Con un ritorno alla retorica (e negando in buona sostanza che quanti hanno votato Trump siano democratici, ovviamente non con riferimento alla appartenenza partitica) che in una America divisa e nemica suona del tutto falso, nel discorso inaugurale pronunciato dopo il Giuramento e l’entrata in carica, Joe Biden ha detto che intende essere “il Presidente di tutti”.
Che questa – in modo enfatico, mentre larga parte del Paese, al minimo, non lo vuole – è “la giornata dell’America, della democrazia, della storia e della speranza”.
È così tornato il nuovo inquilino di White House al ‘modo’ dei predecessori, Trump escluso.
Di quanti, cioè – come lui espressione degli Asinelli – chiudendo gli occhi e negando l’evidenza, da quasi trent’anni, disprezzando il popolo dei “deplorevoli” (Hillary Clinton docet), hanno largamente contribuito nel vivere a incancrenire i contrasti già operanti e a dilatare le diversità.

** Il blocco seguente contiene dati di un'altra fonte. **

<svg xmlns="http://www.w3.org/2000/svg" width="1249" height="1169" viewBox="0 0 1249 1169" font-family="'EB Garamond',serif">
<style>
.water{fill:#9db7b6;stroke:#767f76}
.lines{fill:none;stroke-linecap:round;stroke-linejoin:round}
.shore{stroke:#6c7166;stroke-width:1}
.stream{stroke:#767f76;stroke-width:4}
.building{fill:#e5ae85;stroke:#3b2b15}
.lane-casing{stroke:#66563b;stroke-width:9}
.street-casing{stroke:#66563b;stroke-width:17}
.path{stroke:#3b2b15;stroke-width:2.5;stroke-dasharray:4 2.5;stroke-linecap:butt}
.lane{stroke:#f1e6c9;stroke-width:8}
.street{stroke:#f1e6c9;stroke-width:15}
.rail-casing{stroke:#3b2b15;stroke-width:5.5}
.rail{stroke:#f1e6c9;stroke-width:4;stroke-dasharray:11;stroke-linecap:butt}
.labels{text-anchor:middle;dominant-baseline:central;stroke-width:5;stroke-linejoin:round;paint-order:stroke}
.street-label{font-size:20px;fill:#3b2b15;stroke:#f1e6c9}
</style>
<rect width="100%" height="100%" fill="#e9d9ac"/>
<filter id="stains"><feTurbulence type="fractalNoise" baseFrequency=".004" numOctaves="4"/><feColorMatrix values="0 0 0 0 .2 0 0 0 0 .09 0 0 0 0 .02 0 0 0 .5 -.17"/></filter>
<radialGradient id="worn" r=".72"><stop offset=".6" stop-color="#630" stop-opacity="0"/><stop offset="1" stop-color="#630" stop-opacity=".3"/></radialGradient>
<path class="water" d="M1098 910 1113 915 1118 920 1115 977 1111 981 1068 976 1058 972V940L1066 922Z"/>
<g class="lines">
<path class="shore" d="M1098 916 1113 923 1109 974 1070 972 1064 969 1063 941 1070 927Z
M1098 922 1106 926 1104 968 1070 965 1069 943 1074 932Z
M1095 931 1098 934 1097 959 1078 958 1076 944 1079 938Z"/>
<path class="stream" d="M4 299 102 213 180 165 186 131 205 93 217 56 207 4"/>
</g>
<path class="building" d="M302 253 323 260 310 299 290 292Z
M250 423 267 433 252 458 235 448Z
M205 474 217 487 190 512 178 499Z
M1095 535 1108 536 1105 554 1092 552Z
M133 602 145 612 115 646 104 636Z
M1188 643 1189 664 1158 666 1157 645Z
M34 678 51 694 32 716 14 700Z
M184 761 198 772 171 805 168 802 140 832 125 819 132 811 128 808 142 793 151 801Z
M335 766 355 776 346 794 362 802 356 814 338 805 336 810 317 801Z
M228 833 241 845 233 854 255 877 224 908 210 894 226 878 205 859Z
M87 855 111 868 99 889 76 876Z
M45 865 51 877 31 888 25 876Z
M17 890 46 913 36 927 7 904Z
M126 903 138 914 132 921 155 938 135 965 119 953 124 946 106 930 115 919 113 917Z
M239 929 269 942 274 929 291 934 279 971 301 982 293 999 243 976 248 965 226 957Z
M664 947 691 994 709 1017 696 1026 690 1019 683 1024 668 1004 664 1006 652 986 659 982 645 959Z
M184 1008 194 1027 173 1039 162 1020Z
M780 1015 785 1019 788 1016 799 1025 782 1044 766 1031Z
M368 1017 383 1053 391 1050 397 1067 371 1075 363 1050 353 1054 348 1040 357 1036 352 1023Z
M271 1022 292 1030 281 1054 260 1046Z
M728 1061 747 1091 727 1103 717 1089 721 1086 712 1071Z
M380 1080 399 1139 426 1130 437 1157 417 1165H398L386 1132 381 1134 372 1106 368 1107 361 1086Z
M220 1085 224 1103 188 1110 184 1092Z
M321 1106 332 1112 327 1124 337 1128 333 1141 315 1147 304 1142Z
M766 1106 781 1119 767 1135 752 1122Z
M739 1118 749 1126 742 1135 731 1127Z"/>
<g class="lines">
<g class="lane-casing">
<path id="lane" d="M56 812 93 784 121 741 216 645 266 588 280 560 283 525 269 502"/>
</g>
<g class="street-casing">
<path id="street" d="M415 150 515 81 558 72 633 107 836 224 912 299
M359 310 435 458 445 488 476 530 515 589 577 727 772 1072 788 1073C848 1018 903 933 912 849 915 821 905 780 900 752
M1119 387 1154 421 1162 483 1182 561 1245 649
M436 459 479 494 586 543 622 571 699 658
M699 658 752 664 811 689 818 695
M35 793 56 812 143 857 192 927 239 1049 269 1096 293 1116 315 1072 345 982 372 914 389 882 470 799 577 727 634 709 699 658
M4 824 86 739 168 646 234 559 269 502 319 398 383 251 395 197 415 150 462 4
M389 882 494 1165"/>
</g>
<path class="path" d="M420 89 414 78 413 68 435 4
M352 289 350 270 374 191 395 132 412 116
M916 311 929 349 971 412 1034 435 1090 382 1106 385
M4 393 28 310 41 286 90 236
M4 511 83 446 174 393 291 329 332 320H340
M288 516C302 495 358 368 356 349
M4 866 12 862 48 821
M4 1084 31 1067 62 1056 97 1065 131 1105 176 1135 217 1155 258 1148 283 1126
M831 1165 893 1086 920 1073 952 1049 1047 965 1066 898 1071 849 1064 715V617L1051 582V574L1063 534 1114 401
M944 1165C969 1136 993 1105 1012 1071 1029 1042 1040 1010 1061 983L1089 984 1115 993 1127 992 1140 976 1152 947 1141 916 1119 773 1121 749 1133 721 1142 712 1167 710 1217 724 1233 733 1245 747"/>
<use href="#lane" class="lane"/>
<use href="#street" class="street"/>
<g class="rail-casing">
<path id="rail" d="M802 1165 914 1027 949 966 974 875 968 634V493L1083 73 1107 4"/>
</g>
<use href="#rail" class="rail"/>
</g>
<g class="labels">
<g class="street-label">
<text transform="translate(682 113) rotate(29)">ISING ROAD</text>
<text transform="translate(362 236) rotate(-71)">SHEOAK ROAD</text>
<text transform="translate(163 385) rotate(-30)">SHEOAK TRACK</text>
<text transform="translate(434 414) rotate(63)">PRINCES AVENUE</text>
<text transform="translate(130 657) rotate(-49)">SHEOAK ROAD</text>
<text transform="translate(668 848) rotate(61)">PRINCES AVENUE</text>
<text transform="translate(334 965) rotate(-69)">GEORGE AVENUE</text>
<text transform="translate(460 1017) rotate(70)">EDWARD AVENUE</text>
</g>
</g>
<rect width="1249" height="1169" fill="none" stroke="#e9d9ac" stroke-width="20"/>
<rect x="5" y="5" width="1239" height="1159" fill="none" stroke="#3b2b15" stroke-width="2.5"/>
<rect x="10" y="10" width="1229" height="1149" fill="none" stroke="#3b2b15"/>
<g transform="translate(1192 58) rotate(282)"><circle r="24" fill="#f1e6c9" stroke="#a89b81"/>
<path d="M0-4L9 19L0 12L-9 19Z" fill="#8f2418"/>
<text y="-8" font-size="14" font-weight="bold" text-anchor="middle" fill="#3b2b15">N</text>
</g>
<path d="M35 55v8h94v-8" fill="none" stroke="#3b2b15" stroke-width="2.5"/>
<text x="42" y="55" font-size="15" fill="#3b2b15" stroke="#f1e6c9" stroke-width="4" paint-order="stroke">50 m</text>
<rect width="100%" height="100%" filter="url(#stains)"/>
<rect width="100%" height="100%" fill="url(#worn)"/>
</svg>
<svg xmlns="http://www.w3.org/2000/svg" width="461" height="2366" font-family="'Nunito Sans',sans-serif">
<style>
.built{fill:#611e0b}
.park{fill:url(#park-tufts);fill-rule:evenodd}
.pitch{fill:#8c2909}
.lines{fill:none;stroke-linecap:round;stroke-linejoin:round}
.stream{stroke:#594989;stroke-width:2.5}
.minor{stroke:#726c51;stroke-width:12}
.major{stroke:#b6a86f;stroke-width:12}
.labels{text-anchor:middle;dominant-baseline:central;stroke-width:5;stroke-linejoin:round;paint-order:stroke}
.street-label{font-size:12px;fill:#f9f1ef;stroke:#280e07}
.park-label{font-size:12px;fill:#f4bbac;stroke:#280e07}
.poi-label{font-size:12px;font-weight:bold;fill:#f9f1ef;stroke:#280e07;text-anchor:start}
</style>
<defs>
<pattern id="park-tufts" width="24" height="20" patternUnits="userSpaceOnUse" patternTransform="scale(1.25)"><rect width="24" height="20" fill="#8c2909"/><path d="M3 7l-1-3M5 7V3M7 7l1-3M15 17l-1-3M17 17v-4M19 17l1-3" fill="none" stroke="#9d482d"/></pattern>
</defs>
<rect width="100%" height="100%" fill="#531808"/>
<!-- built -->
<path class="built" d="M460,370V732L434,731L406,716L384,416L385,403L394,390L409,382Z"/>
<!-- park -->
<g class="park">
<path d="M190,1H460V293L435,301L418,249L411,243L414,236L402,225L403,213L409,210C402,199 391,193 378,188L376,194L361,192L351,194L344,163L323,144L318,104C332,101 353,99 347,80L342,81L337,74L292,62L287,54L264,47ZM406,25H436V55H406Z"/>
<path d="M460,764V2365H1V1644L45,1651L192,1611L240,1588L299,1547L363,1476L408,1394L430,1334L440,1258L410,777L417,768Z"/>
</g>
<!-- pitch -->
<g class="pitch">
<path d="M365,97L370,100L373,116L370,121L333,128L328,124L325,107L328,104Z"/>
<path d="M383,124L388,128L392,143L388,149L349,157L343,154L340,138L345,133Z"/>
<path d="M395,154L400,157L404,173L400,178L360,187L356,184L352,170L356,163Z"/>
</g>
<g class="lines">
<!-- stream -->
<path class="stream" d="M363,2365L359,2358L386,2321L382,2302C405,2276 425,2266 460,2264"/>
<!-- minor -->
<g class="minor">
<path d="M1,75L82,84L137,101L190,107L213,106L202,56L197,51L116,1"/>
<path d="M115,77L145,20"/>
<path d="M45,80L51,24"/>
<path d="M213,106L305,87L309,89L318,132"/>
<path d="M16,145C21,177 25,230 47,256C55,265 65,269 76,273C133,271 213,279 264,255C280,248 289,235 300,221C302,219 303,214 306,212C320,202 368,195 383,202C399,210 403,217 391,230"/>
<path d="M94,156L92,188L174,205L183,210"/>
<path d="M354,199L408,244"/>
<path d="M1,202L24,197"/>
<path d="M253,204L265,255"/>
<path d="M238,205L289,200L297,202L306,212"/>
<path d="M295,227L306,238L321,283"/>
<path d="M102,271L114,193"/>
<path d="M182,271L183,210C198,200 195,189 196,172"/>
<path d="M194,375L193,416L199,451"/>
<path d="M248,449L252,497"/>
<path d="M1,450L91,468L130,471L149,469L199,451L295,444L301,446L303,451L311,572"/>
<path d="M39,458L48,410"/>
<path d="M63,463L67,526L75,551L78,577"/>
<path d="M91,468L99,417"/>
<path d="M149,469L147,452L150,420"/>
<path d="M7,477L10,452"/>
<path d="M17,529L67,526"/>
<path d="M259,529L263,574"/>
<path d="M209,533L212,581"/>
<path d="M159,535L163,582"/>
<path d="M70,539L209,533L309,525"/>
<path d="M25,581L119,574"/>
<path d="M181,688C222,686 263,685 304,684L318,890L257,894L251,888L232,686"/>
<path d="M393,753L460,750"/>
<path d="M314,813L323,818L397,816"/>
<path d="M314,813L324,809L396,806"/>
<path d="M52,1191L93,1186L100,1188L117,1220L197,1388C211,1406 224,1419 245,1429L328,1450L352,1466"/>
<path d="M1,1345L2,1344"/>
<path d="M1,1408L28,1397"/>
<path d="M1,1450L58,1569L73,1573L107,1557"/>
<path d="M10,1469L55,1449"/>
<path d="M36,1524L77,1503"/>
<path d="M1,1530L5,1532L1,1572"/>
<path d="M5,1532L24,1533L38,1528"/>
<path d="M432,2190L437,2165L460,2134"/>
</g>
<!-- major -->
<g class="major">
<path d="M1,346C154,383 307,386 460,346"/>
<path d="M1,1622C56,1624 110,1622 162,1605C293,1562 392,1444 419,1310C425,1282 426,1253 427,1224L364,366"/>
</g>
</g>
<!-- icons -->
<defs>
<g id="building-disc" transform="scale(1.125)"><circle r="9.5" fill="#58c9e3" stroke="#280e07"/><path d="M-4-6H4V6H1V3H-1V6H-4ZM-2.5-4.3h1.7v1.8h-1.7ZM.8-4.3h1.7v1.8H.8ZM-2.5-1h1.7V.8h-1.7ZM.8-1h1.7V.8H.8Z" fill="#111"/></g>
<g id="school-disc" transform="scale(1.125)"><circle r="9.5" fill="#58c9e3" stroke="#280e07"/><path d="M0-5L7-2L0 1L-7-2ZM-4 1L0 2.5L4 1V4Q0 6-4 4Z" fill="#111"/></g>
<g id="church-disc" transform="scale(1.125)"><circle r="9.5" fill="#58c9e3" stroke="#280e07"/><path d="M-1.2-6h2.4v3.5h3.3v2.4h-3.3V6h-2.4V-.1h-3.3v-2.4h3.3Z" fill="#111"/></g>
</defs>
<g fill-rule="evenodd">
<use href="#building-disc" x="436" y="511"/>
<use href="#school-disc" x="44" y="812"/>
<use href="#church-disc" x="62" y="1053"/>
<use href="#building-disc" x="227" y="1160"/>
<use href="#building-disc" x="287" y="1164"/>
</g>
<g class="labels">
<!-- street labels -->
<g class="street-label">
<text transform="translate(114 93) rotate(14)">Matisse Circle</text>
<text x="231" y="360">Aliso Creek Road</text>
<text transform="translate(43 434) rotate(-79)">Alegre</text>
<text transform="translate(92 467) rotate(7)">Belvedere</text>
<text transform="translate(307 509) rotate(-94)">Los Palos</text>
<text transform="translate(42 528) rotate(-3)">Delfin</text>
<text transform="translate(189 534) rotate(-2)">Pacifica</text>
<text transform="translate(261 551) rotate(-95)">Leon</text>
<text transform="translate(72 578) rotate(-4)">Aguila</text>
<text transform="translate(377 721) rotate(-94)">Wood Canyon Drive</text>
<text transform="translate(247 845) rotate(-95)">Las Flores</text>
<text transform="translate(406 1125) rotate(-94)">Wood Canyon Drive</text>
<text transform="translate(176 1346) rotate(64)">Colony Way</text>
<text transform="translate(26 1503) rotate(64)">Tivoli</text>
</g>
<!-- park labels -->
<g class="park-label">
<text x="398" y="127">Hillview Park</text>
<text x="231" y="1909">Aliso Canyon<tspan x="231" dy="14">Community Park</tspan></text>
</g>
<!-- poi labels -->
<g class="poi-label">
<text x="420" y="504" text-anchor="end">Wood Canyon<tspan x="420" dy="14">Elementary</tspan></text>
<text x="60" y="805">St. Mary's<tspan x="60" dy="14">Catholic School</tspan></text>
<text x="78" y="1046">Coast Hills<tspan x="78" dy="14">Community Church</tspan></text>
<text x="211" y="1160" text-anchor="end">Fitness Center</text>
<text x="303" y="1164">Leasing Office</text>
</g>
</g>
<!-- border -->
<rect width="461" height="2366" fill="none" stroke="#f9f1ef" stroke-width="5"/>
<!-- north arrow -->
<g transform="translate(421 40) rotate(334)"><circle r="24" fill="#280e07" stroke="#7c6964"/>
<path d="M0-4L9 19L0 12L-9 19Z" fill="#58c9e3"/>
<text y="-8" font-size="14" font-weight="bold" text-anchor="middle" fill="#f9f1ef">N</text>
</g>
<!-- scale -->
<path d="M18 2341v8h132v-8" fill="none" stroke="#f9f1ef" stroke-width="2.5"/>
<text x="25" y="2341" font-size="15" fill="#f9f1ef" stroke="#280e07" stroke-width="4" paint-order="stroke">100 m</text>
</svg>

Due le Americhe, come aveva, di certo brutalmente ma veridicamente, indicato esistere fin dal suo discorso inaugurale Donald Trump.
Non che il quadriennio trumpiano – se davvero intendeva farlo – abbia inciso positivamente.
In specie, assolutamente no, negli ultimi mesi dominati dalla pandemia e dall’esacerbarsi ulteriore delle contrapposizioni.
V’è comunque grandemente da temere per il tempo che viene se il Capo dello Stato in fieri – come ha evidenziato o voluto evidenziare – non conosce, non sa cosa il Paese tutto si aspetti.